Photo courtesy of DuPont

DPVF film offers a wide range of colors, matching popular coil coating colors, and transparent UV-resistant film.


PVF film has distinguished itself as a superior solution for metal facades and roofs, particularly in harsh coastal environments with prolonged exposure to saltwater.

The polymer is highly inert, which makes it resistant to a wide variety of corrosive and chemical agents. It absorbs very little visible or UV light and is therefore highly resistant to photolytic degradation. Strong, flexible, and fatigue-resistant, the polymer is made without plasticizers and therefore does not promote growth of mold and mildew.

The material meets ASTM testing and performance standards including UV resistance, moisture absorption, strength, flexibility, clean ability, weathering, chemical and stain resistance.
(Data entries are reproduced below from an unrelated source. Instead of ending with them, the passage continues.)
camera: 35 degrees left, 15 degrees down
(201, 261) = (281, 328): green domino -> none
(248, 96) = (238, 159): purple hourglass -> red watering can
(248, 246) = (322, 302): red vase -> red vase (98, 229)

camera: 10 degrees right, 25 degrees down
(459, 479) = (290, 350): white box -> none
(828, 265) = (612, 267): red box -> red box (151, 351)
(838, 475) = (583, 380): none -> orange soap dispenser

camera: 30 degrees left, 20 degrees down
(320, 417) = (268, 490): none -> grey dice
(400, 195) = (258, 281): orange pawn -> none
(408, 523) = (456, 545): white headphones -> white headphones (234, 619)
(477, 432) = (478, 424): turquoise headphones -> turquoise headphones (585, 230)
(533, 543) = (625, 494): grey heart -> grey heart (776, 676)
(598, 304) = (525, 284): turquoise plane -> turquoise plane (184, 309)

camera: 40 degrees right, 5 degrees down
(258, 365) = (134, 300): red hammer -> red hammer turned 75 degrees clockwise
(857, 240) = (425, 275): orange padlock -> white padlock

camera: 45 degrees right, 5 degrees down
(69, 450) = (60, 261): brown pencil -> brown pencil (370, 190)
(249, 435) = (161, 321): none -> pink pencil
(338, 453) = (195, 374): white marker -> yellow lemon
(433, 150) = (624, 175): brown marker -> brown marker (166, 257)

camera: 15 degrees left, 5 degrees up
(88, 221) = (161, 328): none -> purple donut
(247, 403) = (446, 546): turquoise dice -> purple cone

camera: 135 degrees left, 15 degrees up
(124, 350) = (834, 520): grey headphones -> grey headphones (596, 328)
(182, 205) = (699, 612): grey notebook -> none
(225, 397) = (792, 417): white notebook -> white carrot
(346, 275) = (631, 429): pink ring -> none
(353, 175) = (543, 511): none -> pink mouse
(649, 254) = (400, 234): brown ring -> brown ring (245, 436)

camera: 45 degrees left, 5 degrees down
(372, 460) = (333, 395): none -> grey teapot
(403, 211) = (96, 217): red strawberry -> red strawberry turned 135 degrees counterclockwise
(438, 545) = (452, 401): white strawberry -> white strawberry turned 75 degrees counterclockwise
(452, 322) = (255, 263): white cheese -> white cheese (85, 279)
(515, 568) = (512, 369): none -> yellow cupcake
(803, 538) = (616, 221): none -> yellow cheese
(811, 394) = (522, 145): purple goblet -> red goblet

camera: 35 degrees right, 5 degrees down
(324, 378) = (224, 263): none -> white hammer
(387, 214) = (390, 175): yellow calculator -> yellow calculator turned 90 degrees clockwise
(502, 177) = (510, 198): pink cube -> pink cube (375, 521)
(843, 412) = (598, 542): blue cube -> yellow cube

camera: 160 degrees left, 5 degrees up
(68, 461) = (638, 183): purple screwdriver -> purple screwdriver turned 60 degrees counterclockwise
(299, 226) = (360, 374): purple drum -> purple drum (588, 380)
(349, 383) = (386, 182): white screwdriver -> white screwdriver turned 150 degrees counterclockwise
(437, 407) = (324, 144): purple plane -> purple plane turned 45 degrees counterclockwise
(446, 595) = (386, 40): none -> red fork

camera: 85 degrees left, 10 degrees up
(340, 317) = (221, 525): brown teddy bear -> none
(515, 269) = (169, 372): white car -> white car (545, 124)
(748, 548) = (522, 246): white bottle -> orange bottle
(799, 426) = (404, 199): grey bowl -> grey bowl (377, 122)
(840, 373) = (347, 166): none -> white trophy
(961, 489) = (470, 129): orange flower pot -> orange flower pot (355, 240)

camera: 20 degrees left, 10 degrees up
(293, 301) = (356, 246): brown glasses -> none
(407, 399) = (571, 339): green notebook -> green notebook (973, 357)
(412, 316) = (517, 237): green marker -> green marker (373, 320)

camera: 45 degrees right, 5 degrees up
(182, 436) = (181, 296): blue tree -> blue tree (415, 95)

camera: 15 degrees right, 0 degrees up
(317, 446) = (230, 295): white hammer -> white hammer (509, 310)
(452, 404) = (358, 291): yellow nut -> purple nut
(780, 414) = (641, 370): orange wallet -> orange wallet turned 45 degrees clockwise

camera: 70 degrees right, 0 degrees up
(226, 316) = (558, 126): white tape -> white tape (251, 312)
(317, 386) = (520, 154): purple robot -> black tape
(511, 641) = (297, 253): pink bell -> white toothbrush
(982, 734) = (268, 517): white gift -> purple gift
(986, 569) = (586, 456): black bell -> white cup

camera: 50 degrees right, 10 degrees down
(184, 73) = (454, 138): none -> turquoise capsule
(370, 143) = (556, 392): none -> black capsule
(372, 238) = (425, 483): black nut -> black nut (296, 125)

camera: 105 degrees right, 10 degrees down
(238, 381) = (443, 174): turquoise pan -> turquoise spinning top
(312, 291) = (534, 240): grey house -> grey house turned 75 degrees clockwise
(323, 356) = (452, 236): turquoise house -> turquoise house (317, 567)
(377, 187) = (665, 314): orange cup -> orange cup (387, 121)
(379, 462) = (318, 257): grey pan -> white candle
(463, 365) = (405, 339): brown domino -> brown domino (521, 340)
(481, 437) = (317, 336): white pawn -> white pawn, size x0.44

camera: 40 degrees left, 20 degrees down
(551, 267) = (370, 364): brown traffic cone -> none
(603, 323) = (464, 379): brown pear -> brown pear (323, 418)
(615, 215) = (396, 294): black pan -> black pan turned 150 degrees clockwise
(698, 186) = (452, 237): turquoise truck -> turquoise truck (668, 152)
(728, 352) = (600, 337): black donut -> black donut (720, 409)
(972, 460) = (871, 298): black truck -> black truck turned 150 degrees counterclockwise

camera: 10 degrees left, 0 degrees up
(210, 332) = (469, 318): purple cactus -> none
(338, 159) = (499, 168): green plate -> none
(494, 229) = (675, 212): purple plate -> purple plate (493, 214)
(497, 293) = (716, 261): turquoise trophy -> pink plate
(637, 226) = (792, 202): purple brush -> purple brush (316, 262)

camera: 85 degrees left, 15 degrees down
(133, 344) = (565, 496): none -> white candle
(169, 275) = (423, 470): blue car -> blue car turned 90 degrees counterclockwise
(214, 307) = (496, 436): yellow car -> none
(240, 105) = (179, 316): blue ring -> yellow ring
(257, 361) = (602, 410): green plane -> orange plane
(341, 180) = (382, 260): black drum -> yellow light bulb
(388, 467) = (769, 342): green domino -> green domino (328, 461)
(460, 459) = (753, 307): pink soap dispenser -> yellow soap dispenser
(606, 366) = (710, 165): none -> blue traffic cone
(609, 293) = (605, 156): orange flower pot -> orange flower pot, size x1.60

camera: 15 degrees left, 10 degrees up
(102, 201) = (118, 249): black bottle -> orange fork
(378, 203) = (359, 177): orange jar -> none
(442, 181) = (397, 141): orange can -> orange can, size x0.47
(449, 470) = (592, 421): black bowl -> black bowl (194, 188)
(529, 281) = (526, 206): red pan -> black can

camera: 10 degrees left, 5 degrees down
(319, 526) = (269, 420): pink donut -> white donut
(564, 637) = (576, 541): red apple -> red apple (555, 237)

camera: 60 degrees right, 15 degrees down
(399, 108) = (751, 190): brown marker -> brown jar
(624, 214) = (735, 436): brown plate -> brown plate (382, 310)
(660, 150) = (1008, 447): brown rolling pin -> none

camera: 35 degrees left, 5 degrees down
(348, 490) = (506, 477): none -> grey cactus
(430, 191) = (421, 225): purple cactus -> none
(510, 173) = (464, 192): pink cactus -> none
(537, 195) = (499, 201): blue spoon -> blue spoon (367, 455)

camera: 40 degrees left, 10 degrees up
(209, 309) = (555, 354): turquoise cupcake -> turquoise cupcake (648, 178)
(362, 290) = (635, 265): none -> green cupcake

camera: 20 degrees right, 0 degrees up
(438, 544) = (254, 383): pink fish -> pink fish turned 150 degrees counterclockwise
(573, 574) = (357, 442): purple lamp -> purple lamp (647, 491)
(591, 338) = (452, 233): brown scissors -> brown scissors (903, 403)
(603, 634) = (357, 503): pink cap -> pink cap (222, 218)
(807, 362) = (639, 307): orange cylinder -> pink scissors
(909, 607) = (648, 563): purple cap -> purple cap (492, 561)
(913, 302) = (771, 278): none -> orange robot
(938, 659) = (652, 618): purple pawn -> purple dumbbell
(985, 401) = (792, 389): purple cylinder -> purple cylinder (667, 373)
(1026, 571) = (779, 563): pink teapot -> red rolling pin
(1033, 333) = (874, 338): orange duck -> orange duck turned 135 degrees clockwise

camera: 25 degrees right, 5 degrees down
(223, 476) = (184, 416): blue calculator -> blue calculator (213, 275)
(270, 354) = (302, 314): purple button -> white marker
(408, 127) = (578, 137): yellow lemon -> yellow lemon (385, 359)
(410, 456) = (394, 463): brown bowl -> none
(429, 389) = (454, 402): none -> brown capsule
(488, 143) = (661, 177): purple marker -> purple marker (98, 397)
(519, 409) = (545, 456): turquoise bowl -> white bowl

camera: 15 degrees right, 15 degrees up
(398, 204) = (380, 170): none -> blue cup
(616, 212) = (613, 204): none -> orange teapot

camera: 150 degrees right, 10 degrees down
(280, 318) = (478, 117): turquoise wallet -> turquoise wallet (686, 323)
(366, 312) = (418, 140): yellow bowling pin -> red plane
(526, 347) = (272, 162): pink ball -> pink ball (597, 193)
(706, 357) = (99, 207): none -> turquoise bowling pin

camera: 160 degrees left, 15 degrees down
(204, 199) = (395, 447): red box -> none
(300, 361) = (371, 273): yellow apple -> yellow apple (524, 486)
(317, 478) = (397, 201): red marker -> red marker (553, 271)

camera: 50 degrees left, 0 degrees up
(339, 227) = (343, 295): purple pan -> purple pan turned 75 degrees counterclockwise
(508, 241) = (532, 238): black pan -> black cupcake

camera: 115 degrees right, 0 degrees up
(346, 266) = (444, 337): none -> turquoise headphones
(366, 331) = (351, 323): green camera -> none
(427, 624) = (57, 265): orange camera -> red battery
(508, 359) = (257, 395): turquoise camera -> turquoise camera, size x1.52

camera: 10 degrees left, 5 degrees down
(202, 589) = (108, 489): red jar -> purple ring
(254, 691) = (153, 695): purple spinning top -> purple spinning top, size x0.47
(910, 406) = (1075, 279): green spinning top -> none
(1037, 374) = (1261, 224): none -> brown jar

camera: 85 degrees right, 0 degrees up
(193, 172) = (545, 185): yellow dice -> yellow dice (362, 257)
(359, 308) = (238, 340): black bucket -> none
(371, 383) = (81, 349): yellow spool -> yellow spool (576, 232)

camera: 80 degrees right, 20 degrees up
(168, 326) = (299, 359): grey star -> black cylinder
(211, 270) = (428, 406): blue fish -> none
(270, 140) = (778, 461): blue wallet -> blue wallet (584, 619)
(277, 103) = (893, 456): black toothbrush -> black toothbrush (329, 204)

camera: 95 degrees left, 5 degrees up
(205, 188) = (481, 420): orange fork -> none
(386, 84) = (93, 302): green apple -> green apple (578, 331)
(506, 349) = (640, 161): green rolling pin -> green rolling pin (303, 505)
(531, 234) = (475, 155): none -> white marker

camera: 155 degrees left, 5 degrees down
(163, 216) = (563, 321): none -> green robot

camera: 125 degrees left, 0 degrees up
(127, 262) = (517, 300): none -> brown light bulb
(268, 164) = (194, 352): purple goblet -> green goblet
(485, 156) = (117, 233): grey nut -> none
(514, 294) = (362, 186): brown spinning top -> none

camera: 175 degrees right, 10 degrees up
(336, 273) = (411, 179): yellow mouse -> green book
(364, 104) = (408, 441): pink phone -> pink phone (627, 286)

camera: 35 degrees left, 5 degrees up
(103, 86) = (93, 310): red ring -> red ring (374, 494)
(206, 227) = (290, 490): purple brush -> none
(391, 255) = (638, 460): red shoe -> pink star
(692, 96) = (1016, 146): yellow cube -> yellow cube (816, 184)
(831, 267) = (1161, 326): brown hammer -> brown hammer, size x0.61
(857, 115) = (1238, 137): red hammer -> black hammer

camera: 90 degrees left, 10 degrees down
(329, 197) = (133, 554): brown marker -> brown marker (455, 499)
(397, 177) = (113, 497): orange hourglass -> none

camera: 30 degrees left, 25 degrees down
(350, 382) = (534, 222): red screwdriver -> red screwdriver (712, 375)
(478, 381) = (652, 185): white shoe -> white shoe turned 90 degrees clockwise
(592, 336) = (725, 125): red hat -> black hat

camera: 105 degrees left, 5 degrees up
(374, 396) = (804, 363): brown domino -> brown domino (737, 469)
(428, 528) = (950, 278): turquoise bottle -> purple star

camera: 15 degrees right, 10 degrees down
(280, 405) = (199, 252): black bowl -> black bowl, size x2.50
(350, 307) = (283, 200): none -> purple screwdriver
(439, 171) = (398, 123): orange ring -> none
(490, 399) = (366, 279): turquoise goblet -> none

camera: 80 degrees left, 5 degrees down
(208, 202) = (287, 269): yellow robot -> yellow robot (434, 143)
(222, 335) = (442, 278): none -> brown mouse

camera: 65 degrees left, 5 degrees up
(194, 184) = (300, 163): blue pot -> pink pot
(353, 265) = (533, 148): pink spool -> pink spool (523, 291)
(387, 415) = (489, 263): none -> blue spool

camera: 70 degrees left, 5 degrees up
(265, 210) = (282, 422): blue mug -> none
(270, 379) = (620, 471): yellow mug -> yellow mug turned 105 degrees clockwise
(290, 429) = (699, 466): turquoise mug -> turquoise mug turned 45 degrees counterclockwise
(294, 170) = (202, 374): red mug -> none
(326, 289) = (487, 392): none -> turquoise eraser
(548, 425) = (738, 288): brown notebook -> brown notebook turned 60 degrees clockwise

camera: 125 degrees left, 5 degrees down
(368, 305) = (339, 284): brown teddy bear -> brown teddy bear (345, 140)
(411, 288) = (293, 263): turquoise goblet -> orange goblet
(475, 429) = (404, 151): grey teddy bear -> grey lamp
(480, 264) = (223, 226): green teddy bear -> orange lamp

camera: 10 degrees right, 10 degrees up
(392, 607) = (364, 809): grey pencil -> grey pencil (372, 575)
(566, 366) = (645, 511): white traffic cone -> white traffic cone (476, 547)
In addition, the film meets stringent smoke and fire codes.

Whereas paint requires a more involved application process, with a primer, topcoat, and often a third clear coat for extra protection, PVF film is applied via a single layer lamination process. The film, with adhesive, is laid down onto the metal coil and baked through an oven, setting the adhesive. The film is then part of the metal system, just as a coating would be, requiring no solvent drying time, or additional passes.

Since metal is particularly vulnerable to corrosion, building owners in coastal settings really have to consider the best level of protection for the roof and cladding. While some coil coatings can offer good protection, they are unable to meet the performance level of PVF film. Ultimately, corrosion will start to eat away at the integrity and appearance of the metal exteriors. The panels will need to be repainted, or more likely, replaced entirely. Not only will owners incur this expense, but the use of resources is an environmental strain. In addition, albeit temporary, the restoration process may disrupt the building’s regular operations and ability to run its business.

When PVF film is the protective layer of choice, the building is then set up for long-term protection, backed by up to 50-year warranties, with no coastal restrictions. In harsh operating environments such as steel mills or chemical plants, replacement of interior panels is expected and budgeted for every two years, sometimes less. Using PVF film, these interior panels can last upwards of eight years without damage, significantly reducing the time and cost of frequent replacements, as well as reduced waste over the buildings lifetime.

The composition of the PVF also lends a high level of flexibility and formability for enhanced adherence to the substrate. Cracking and corroding often happens on the bent part of formed panels. PVF is inherently extremely flexible, bending to 0T without any issue. This flexibility means the film does not crack or weaken when formed, so protection remains uniform across all bent edges and panel shapes.

Highly flexible, PVF film is available in a wide range of colors matched to popular coil coating colors, as well as transparent UV-resistant film. Ranging from cool colors like spruce green and sky blue; to neutral hues such as shell white, charcoal gray, dark bronze, and matte black; to warm colors like concord cream and sandstone, PVF film combines long-term durability with high quality aesthetics.

Leveraging its excellent color uniformity and fade resistance, PVF film-coated surfaces maintain their original appearance for decades.